Today’s front page Courant article gives another view of the refinancing opportunity. They highlight a homeowner who is moving from a 30 year to 15 year mortgage, illustrating the significant amount of interest they can save by knocking 8 years off the total term of the loan. The story provides another great example of the line of thinking and analysis we did when working through our refinancing process. And kudos to the homeowner for aspiring to pay it off even earlier.
Although the article is definitely in line with our thinking, there are a couple of statements that concern us. So we thought we would write a quick companion piece.
The homeowner used in the example paid $213,000 in 2006, but was told today that she shouldn’t list her home for more than $218,000. She said, “I would have lost money on the deal.”
We’ve unfortunately been seeing homeowners talk about “losing money” on their real estate a lot recently, but they often mean very different things.
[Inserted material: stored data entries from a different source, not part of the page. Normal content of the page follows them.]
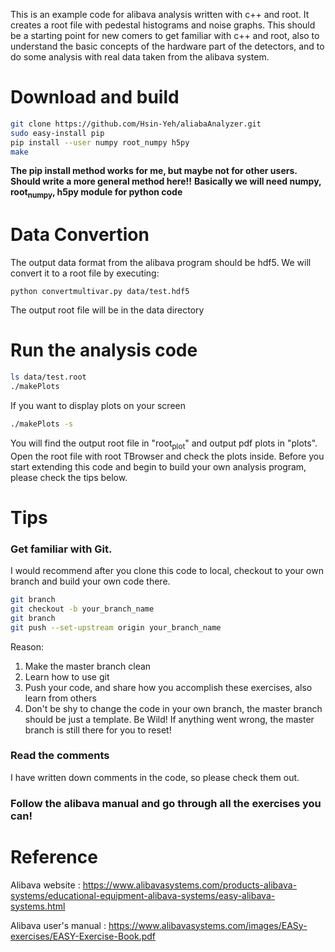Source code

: This is an example code for alibava analysis written with c++ and root. It creates a root file with pedestal histograms and noise graphs. 
This should be a starting point for new comers to get familiar with c++ and root, also to understand the basic concepts of the hardware part of the detectors, and to do some analysis with real data taken from the alibava system. 

* Download and build
#+BEGIN_SRC bash
git clone https://github.com/Hsin-Yeh/aliabaAnalyzer.git
sudo easy-install pip
pip install --user numpy root_numpy h5py
make 
#+END_SRC
*The pip install method works for me, but maybe not for other users. Should write a more general method here!!*
*Basically we will need numpy, root_numpy, h5py module for python code*

* Data Convertion 
The output data format from the alibava program should be hdf5. We will convert it to a root file by executing:
#+BEGIN_SRC shell
python convertmultivar.py data/test.hdf5
#+END_SRC 
The output root file will be in the data directory 


* Run the analysis code
#+BEGIN_SRC bash
ls data/test.root
./makePlots
#+END_SRC

If you want to display plots on your screen
#+BEGIN_SRC bash
./makePlots -s
#+END_SRC

You will find the output root file in "root_plot" and output pdf plots in "plots". Open the root file with root TBrowser and check the plots inside. Before you start extending this code and begin to build your own analysis program, please check the tips below.

* Tips
*** Get familiar with Git.
I would recommend after you clone this code to local, checkout to your own branch and build your own code there. 
#+BEGIN_SRC bash
git branch
git checkout -b your_branch_name
git branch
git push --set-upstream origin your_branch_name
#+END_SRC
Reason:
1. Make the master branch clean
2. Learn how to use git
3. Push your code, and share how you accomplish these exercises, also learn from others 
4. Don't be shy to change the code in your own branch, the master branch should be just a template. Be Wild! If anything went wrong, the master branch is still there for you to reset!

*** Read the comments 
I have written down comments in the code, so please check them out.

*** Follow the alibava manual and go through all the exercises you can!


* Reference 
Alibava website : https://www.alibavasystems.com/products-alibava-systems/educational-equipment-alibava-systems/easy-alibava-systems.html

Alibava user's manual : https://www.alibavasystems.com/images/EASy-exercises/EASY-Exercise-Book.pdf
Some look strictly at the price they paid versus the price they expect to get in a sale. Others will add the cost of their improvements to the price they paid and then compare that to what they expect to get in a sale. And still others will deduct the transaction costs from the expected sale price before comparing to their cost.
We think that the correct cost to consider is the purchase price plus the cost of improvements. And the appropriate value for the house is the expected sale price without deducting the transaction costs.
That being said, homeowners shouldn’t expect to get all of their money out of improvements. Part of the reason is that many improvements are actually maintenance costs – keeping a home in proper working condition – and maintenance costs have very little value to potential buyers since they expect a home to be in proper working order. Even projects that are truly enhancements to a property typically don’t pay back at 100%. The main reason is that we design to our own personal tastes, which are usually different than that of others. Swimming pools are a classic example of an improvement that is owner-specific, but on a smaller scale it’s things like the choices of cabinets, counters, tile, and other long-lasting decorative elements. As homeowners we have to factor in the enjoyment we get from living in a space that feels inviting to us.
“Looking back, [homeowner] knows that she paid too much when she bought her first house in 2006.”
Prices and markets have to be evaluated in the moment. This statement could be true, but the only way to tell would be to analyze data from 2006 to see if the price she paid was in line with what other comparable homes were selling for at the time. That’s one of the main benefits of working with a real estate agent – they can analyze the data to make sure the seller’s asking price is reasonable.
We’re finding that some owners are comparing values in the current market to what they paid years ago and concluding that since the value of their home has not increased they must have overpaid. Residential real estate markets have changed considerably over the past few years, so it’s quite possible that a property that was a great buy in 2006 is now worth less than its purchase price.
If she holds the home for another 20 years, will she still feel she overpaid?